_DATA EXCERPT_.
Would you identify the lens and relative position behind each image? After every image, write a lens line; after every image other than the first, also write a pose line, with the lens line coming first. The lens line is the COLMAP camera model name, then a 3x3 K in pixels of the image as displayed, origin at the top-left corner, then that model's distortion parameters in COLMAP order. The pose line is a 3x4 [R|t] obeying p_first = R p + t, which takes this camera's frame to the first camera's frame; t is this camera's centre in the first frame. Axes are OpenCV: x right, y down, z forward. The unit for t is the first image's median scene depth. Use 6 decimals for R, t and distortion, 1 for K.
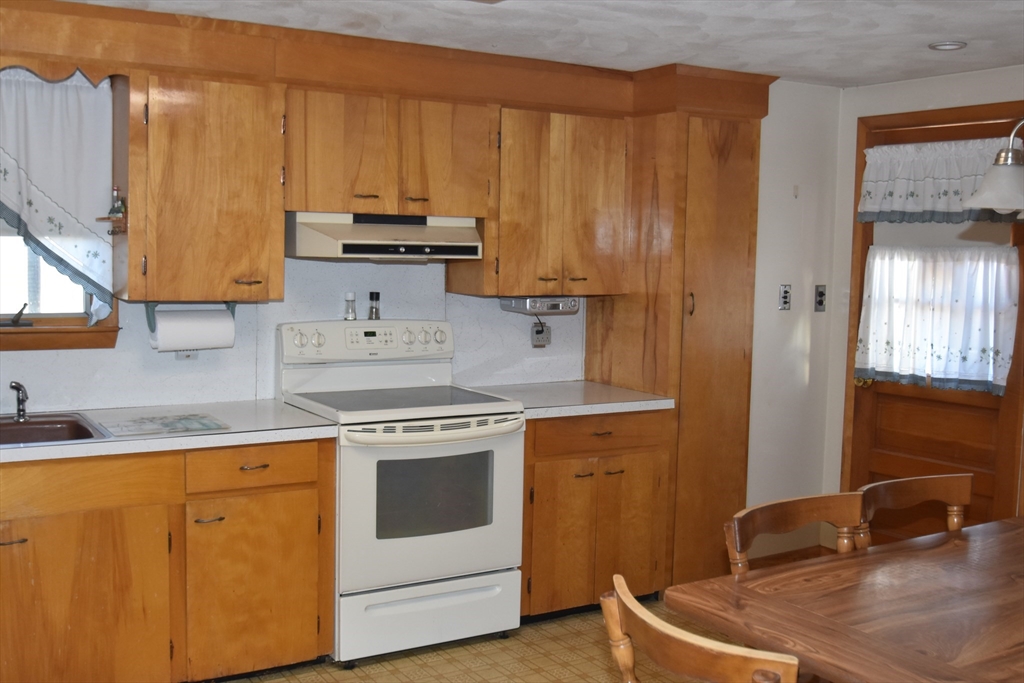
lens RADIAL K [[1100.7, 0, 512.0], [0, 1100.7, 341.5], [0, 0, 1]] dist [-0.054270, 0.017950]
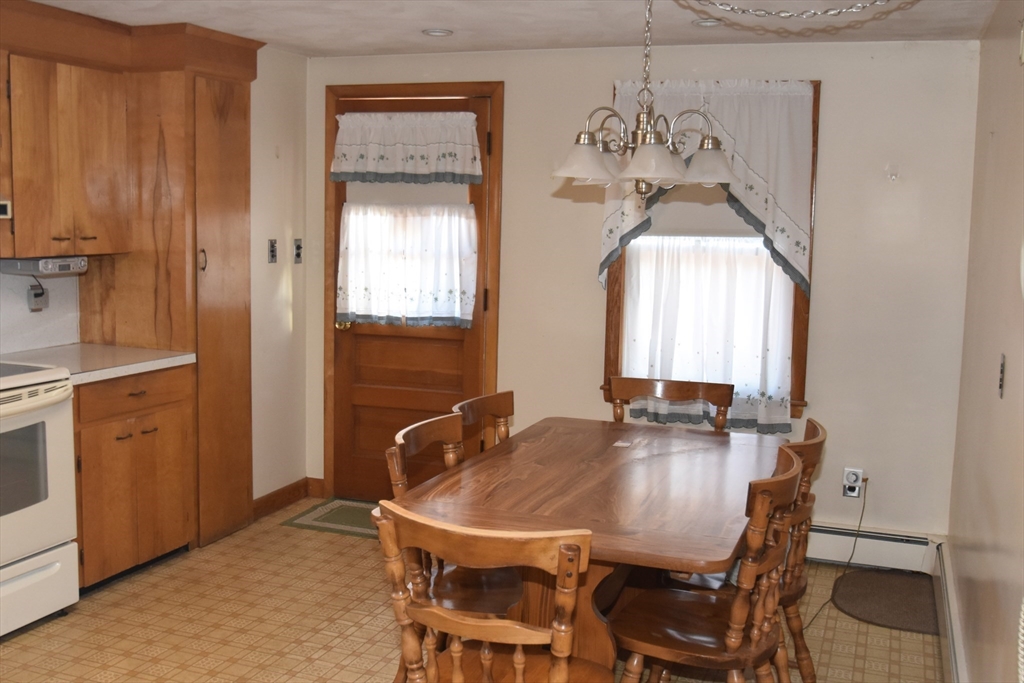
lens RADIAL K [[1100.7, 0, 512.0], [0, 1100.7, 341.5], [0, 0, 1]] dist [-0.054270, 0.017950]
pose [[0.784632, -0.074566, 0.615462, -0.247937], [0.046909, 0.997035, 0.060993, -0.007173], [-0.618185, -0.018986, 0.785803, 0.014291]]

_TASK DETAILS_.
Could you output the entire listing verbatim while omitting its pictures?

_RESPONSE AREA_.
Would you identify the lens and relative position behind each image? After every image, write a lens line; after every image other than the first, also write a pose line, with the lens line coming first. The lens line is the COLMAP camera model name, then a 3x3 K in pixels of the image as displayed, origin at the top-left corner, then that model's distortion parameters in COLMAP order. The pose line is a 3x4 [R|t] obeying p_first = R p + t, which takes this camera's frame to the first camera's frame; t is this camera's centre in the first frame. Axes are OpenCV: x right, y down, z forward. The unit for t is the first image's median scene depth. Use 6 decimals for R, t and distortion, 1 for K.
lens RADIAL K [[1100.7, 0, 512.0], [0, 1100.7, 341.5], [0, 0, 1]] dist [-0.054270, 0.017950]
lens RADIAL K [[1100.7, 0, 512.0], [0, 1100.7, 341.5], [0, 0, 1]] dist [-0.054270, 0.017950]
pose [[0.784632, -0.074566, 0.615462, -0.247937], [0.046909, 0.997035, 0.060993, -0.007173], [-0.618185, -0.018986, 0.785803, 0.014291]]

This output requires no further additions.